E. Balladur : Non, je ne le crois pas, il y a une inquiétude qui est justifiée par l'attitude du gouvernement qui donne l'impression de tout faire pour organiser le blocage. En ce qui me concerne, je suis partisan d'une meilleure organisation de l'Europe, parce qu'elle assurera à la France plus de prospérité et plus de sécurité. Cela ne veut pas dire que je trouve le Traité de Maastricht parfait, il a des imperfections, des obscurités, mais pour l'essentiel à mes yeux, il offre des garanties pour que tout gouvernement français puisse défendre les intérêts de la France. Mais nous demandons un certain nombre d'éclaircissements et de garanties et aucune n'est contraire au texte du Traité. Première garantie, il faut qu'il soit bien spécifié que c'est toujours le Parlement français et lui seul qui a compétence pour voter le budget et voter les impôts auxquels les Français sont assujettis. Il faut le dire, cela n'est d'ailleurs pas contraire au Traité·. Deuxième garantie, il y a un texte qu'on appelle le compromis de Luxembourg qui permet au gouvernement quel qu'il soit, français ou autre, lorsqu'un intérêt essentiel est en jeu pour lui, de demander que la décision ne soit pas prise contrairement à ses intérêts essentiels. Nous avons besoin qu'on nous le dise, comme M. Mauroy l'avait déclaré en 1983, comme M. Chirac l'avait déclaré en 1987. Les ministres ont fait des déclarations contradictoires, je demande au chef du gouvernement, de la bonne foi duquel je ne doute absolument pas et qui s'est déclaré ouvert devant l'Assemblée, d'arbitrer entre ses ministres et de nous dire ce qu'est la position du gouvernement. Troisième garantie, le vote des étrangers. Cela soulève dans notre pays de l'inquiétude. Le Traité prévoit des dérogations, nous demandons qu'on les utilise pour différer la mesure dans le temps, pour qu'on ait le temps de bien expliquer aux Français que ce dont il est question ce sont les Européens qui votent dans notre pays, et qu'on harmonise les différents codes de la nationalité. Nous avons déposé 84 amendements qui tournent tous autour de ces trois garanties.
Antenne 2 : Vous n'avez pas été entendu par la Commission des lois ?
E. Balladur : Non, et je me demande pourquoi. Je ne vois pas quel est l'intérêt que le gouvernement peut avoir à prendre cette attitude, sauf à faire une opération de politique intérieure qui consisterait à tenter de diviser l'opposition pour la faire tomber dans un piège.
Antenne 2 : Comment allez-vous voter mardi ?
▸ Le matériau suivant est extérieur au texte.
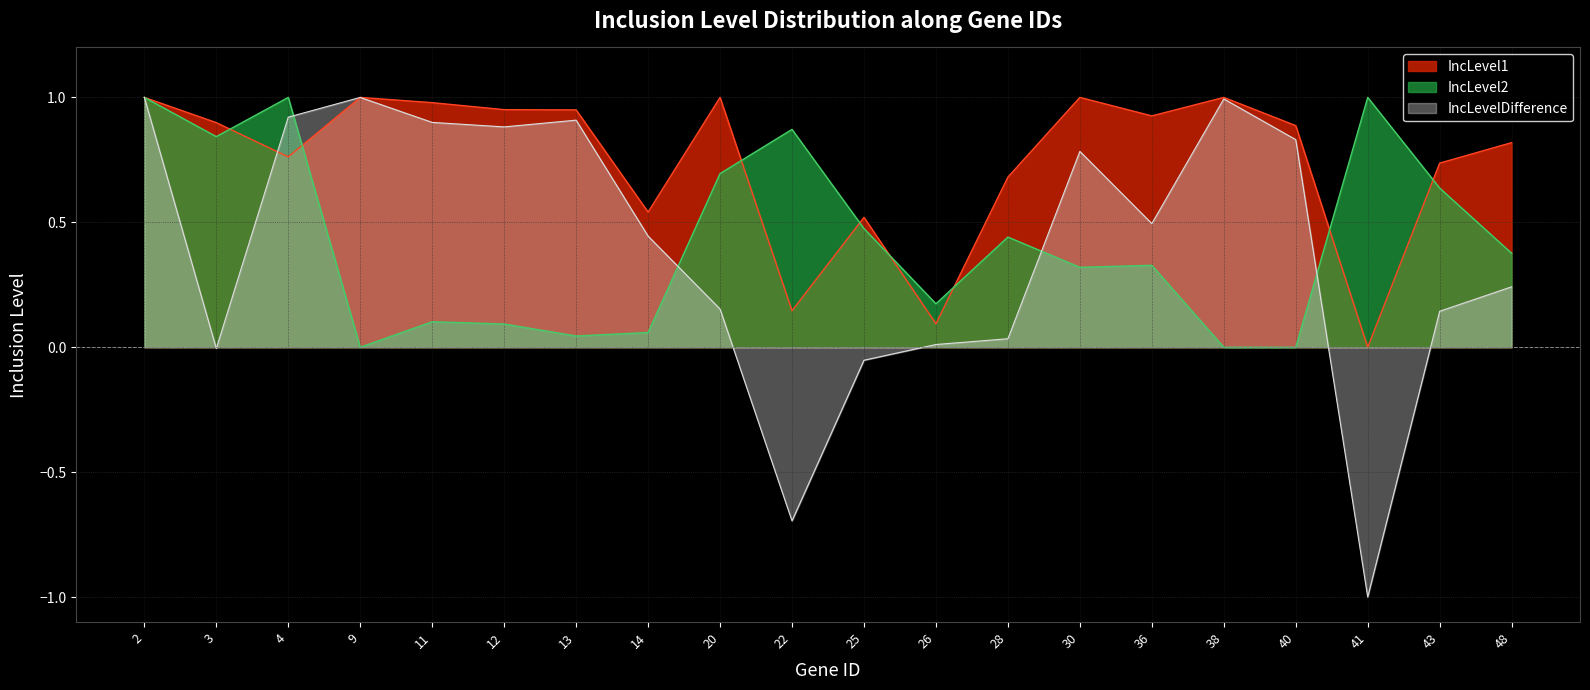

What is the total value across all series at 2?

3.0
E. Balladur : En ce qui me concerne, je souhaite que nous calquions notre attitude sur celle du gouvernement et que nous le suivions pas-à-pas. S'il fait des concessions, nous reconsidérerons notre position. Des concessions, le terme n'est pas propre, car nous ne demandons rien qui soit contraire au Traité et nous prendrons du temps. La procédure comporte plusieurs étapes, peut-être le gouvernement a-t-il l'intention de ménager ses effets devant la Commission, devant l'Assemblée, devant le Sénat. Je ne prendrai aucune attitude qui conduirait à diviser l'opposition. Il faut que nous nous rendions compte que ce qui se passe peut engager l'avenir de notre pays pour les années qui viennent.
Antenne 2 : Est-ce que la division de Maastricht ne va pas mettre par terre l'accord pour les primaires ?
E. Balladur : J'espère que non, mais c'est un risque et c'est la raison pour laquelle je ne prendrai pas la responsabilité sur cette affaire de diviser l'opposition.